Police in Colombia’s capital are deploying drones to monitor public places for anyone who may be running a fever. (They also looks for crowds breaking stay at-home orders.) If the drone spots someone with a potentially high temperature, authorities dispatch a medical team to check for coronavirus symptoms.
“It gives us an approximate body temperature and directs the case to a national system so it can be attended to,” Captain Jorge Humberto Caceres, head of the police drone unit, told Reuters.
The Colombia drones monitor only temperatures and groupings of people in public places, say the police.
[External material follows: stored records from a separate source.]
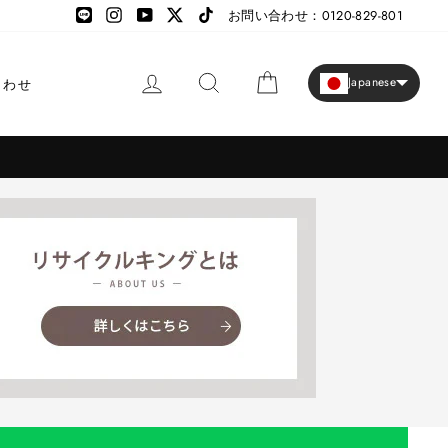
LINE
LINE
Instagram
YouTube
X
TikTok
お問い合わせ：0120-829-801
ログイン
検索
カート
Japanese
合わせ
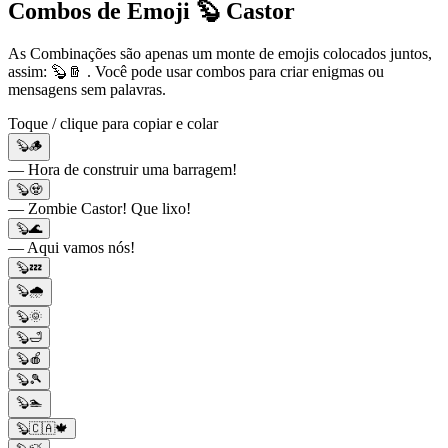
Combos de Emoji 🦫 Castor
As Combinações são apenas um monte de emojis colocados juntos,
assim: 🦫🪵 . Você pode usar combos para criar enigmas ou
mensagens sem palavras.
Toque / clique para copiar e colar
🦫🪵
— Hora de construir uma barragem!
🦫🧟
— Zombie Castor! Que lixo!
🦫🌊
— Aqui vamos nós!
🦫💤
🦫🌧️
🦫🌞
🦫🛁
🦫🍎
🦫🎾
🦫🏊
🦫🇨🇦🍁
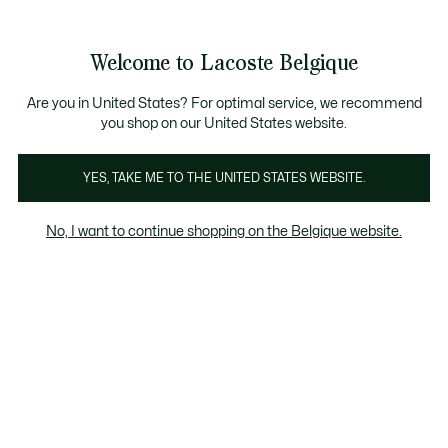
Bannières
d’information
T CHANCE - Découvrez une sélection à prix réduits.
LAST CHANCE - Découvrez une sélection à prix réduits.
Galerie
Welcome to Lacoste Belgique
d’images
Voir
0
0
produit
mon
FR
panier
Are you in United States? For optimal service, we recommend
you shop on our United States website.
YES, TAKE ME TO THE UNITED STATES WEBSITE.
No, I want to continue shopping on the Belgique website.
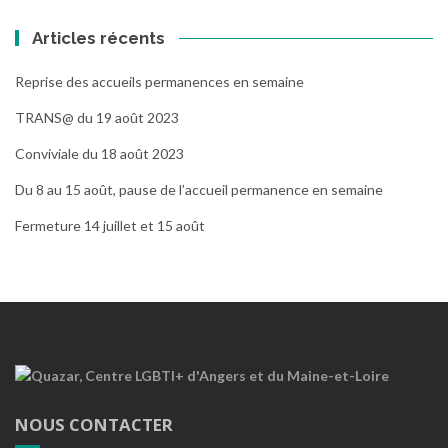
Articles récents
Reprise des accueils permanences en semaine
TRANS@ du 19 août 2023
Conviviale du 18 août 2023
Du 8 au 15 août, pause de l’accueil permanence en semaine
Fermeture 14 juillet et 15 août
NOUS CONTACTER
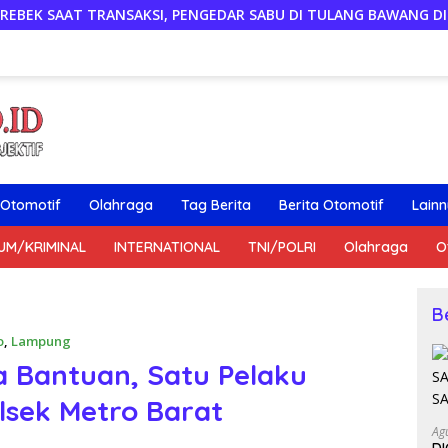
SI, PENGEDAR SABU DI TULANG BAWANG DITANGKAP, SATU KABU
Otomotif
Olahraga
Tag Berita
Berita Otomotif
Lain
UM/KRIMINAL
INTERNATIONAL
TNI/POLRI
Olahraga
O
B
o
,
Lampung
 Bantuan, Satu Pelaku
lsek Metro Barat
Ag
The drones are not able to monitor people in their homes. Still, it’s a very intense form of scrutiny, and possibly not that accurate. Draganfly, the maker of a “pandemic drone” to seek coronavirus symptoms, rejected using just a thermal camera as an accurate measure of whether someone has a fever.
But Bogota officials feel they have to do something to get a handle on the pandemic. The city is home to about a third of the country’s nearly 17,000 confirmed coronavirus cases. While some parts of the country have begun reopening, Bogota’s mayor has placed a dozen areas of the capital with high infection rates under special restrictions as orange alert areas.
“Without a doubt the use of these technologies from the national police has been very useful in these orange alerts areas,” said Julian Moreno, the district mayor for the city’s Suba district, which with 1.4 million residents, has the second-highest infection rate in the city.